What `load_model` does

viva_tensor.load_model(path) wraps the lower-level SafeTensors and prepack steps behind a reusable ModelHandle. Internally, each linear weight follows this shape:

{ok, Header} = viva_tensor_safetensors_ffi:open_header(Path),
{ok, Bf16}   = viva_tensor_safetensors_ffi:read_tensor_bf16(
                 Header, <<"model.layers.0.self_attn.q_proj.weight">>),
Fp32         = viva_tensor_safetensors_ffi:bf16_to_fp32_binary(Bf16),
%% HF stores weight as [out, in]; viva_tensor prepack expects [in, out].
{ok, Trans}  = viva_tensor_safetensors_ffi:transpose_fp32(Fp32, OutF, InF),
{ok, {Resource, _, _, _}} =
    viva_tensor_zig:nt_prepack_fp8_blocked(Trans, [InF, OutF], 16).

The transpose used to take ~20 seconds for the 32000×2048 LM head in pure Erlang. The fast path lives in nif_transpose.c and runs in ~180 ms.

Why block_size=16

Per-channel only	block_size=128	block_size=16	HF reference
Q proj ratio: 1.234×	1.150×	1.077×	1.000×
K proj ratio: —	1.108×	1.018×	1.000×
argmax token after BOS	6763	529 ✅	529

block_size=16 was the smallest block that aligns the argmax token with the HF transformers fp32 reference. It is the recommended default for inference. Memory overhead is negligible (~3% of weight bytes).

Sampling

Set temperature > 0.0 and pass top_k, top_p, and seed:

let opts =
  t.GenerateOpts(
    max_new_tokens: 30,
    temperature: 0.8,
    top_k: t.TopK(40),
    top_p: 0.95,
    seed: 42,
    stop_on_eos: True,
  )

let assert Ok(result) = t.generate(model, "Hello", opts)

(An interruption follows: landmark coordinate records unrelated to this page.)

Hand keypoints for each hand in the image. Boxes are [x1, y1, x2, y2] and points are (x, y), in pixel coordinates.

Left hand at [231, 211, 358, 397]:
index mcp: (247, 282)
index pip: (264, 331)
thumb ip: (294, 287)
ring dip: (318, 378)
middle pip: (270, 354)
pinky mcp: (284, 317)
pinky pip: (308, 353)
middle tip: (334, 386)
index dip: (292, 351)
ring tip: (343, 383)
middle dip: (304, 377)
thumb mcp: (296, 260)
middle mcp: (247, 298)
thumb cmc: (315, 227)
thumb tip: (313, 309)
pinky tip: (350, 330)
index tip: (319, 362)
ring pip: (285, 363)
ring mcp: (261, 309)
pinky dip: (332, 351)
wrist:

Use seed to make the run reproducible across machines.

KV cache

The current driver keeps the per-layer K/V cache as Erlang lists (one binary appended per token). For TinyLlama at pos≤512 each cache row is 512 bytes and the total transfer per token is ~1 MB across 22 layers — negligible. For longer contexts the cache should move to a persistent device resource (tracked as future work; see bench/plans/INFERENCE_API_PLAN.md).

Performance

On RTX 4090, the public ModelHandle path has been validated at 2.31 ms/token for TinyLlama-1.1B and 2.47 ms/token for Llama-3.2-1B-Instruct. A best TinyLlama FP8 W8A16 decode run reaches 448 tok/s, ahead of the local Ollama baseline at 352 tok/s.

What’s next

The current bottleneck is host↔device round-trips per linear, not GPU compute. The next throughput jump (5.5 → ~11 tok/sec) needs a fused single-block NIF that keeps the hidden state device-resident across the whole block. This is tracked at bench/plans/INFERENCE_API_PLAN.md and the debug runner.

Advanced / Debug

The historical reference driver remains useful for bisecting individual weights and kernels:

erlc -o /tmp dev/llama_forward.erl
erl -pa /tmp -pa build/dev/erlang/viva_tensor/ebin -noshell \
    -eval 'llama_forward:run_generate_w8a16(22, <<"Hello">>, 20, #{}, 16), halt(0).'

Use it for maintainer debugging only. New application code should use viva_tensor.load_model and viva_tensor.generate.

Troubleshooting

Symptom	Likely cause
`nif_not_loaded` on prepack	NIF wasn’t built — run `make zig`.
`bad_lib: function not found`	Erlang stub list mismatch — rebuild the Gleam project (`gleam build`).
Token diverges from HF reference	Using per-channel scales instead of `block_size=16`. Switch to `nt_prepack_fp8_blocked`.
Spurious Inf in output FP16	`cuBLASLt` path FP16 output saturation — already fixed by routing all paths to FP32 output buffers. Update the .so.
Slow load (~3 min for 22 layers)	Falling back to Erlang transpose — confirm `nt_transpose_fp32` is registered.